Strong words from NCAA officials about making changes in college basketball in light of the FBI investigation that has rocked the sport could begin to morph into action on Wednesday.
The findings and recommendations of a committee headed by former U.S. Secretary of State and Stanford University provost Condoleezza Rice, called the Commission on College Basketball, will be announced at 7 a.m. Central time on Wednesday.
Any changes to rules or the sport’s structure would be in place in time for the upcoming school year, NCAA president Mark Emmert said.
“We understand the severity of the challenges we face,” said Dr. Eric Kaler, chairman of the Division I board of directors and University of Minnesota president at the Final Four. “We understand the urgency with which we need to move forward rules changes that will be effective for the next season.”
What those changes could be has been the subject of much speculation since the 14-member commission, which includes former coaches and players such as John Thompson III, Mike Montgomery, David Robinson and Grant Hill, was formed in October.
But an FBI investigation that resulted in the arrests of 10 individuals, including four assistant coaches, shined a spotlight on the underground economy of college basketball — an economy that involves major shoe and apparel companies influencing teenage prospects with payoffs to parents, guardians, travel-team coaches and others, sometimes perhaps without the prospect or the school knowing about it.
Kansas was swept up in the investigation when the FBI revealed that a parent and guardian of two players who enrolled at Kansas last season had accepted money from Adidas. The FBI didn’t name the players, but the information in the report lined up with the recruiting and signing timetables of Jayhawks Billy Preston and Silvo De Sousa.
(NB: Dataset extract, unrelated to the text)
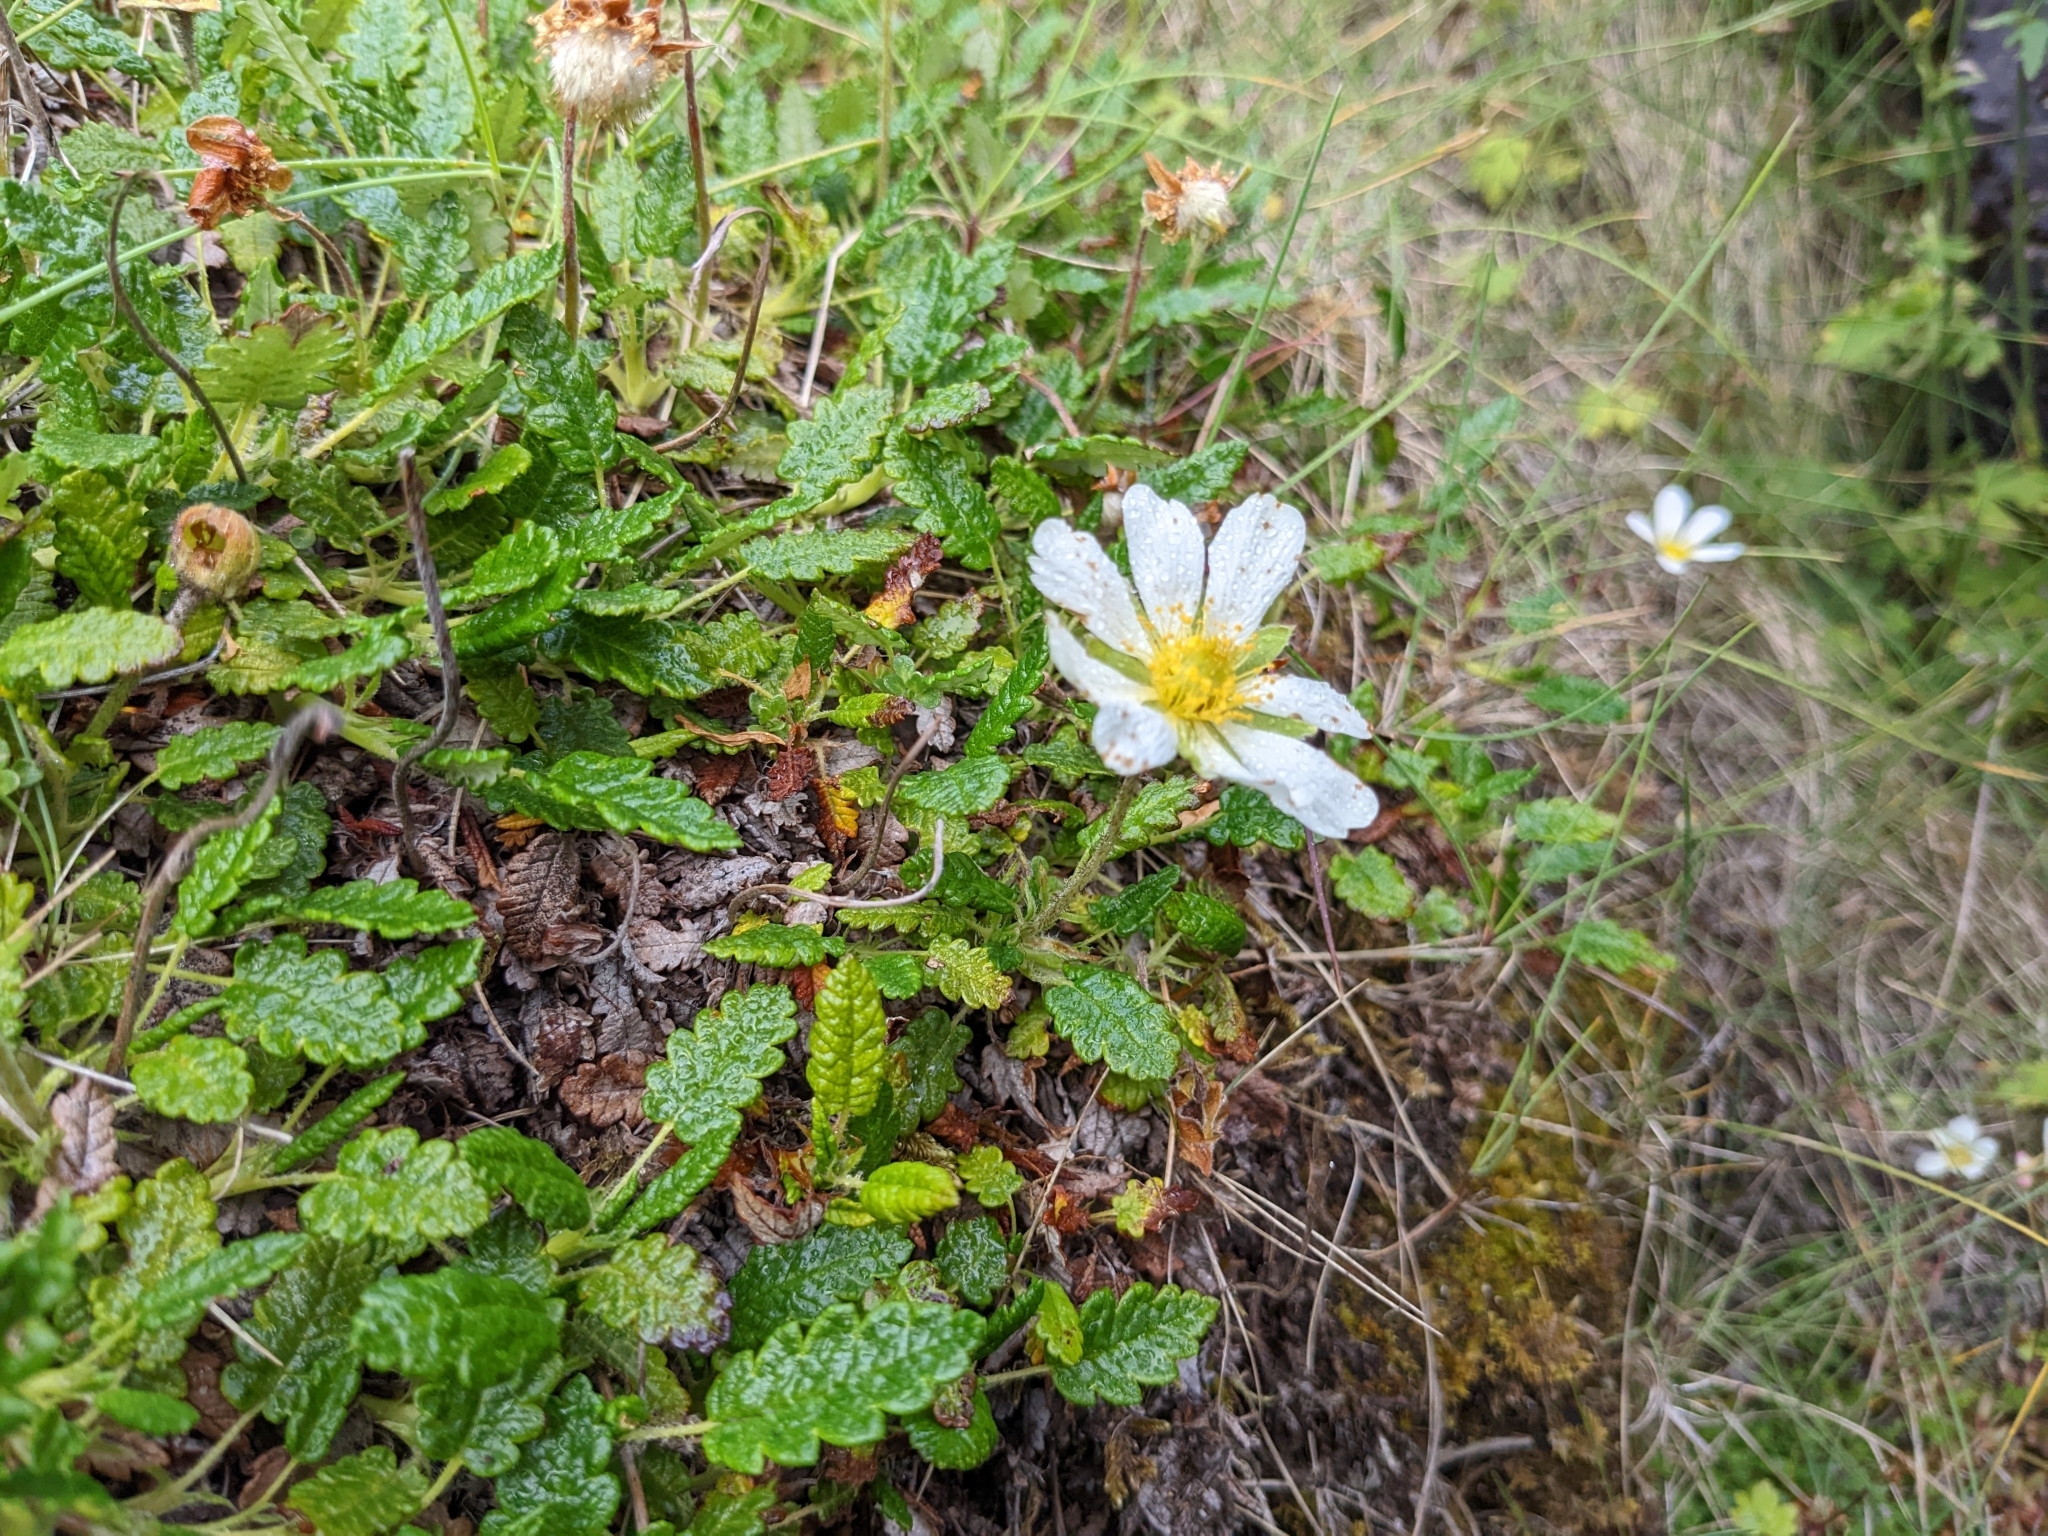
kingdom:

The commission figures to address the NBA’s “one-and-done” rule, and also explore such possibilities as allowing underclassmen to go through the draft process but return to college if they’re not selected.
The NCAA would need the help of the National Basketball Players Association, the NBA players’ union, to make any changes, but could consider other college sports’ models. In baseball and ice hockey, players can be drafted by professional teams out of high school and still play in college.
Another approach is the so-called Olympic model, or allowing college athletes to sell their name, likeness and image while remaining eligible to compete.
The role of agents, shoe companies and AAU basketball — the heart of the FBI investigation — also is likely to be addressed.
Paying players beyond the scholarship and monthly stipend is likely to come up, although Emmert has been an outspoken opponent.
“People fully understand that when you go into a collegiate environment you’re doing that to become an employee of the university,” Emmert said at the Final Four. “And there is … no interest in higher education of turning college athletes into employees that are hired and fired by universities.”
When its appointment was announced, the commission was charged with focusing on three areas:
1. The relationship of the NCAA national office, school, coaches and athletes with outside entities — apparel companies, AAU basketball and agents.
2. The NCAA’s relationship with the NBA, specifically to address the “one-and-done” rule.
3. Creation of a relationship between schools and the NCAA national office to promote transparency and accountability.
“We must take decisive action,” Emmert said at the time. “This is not a time for half-measures or incremental changes.”
We’ll know if that’s true on Wednesday.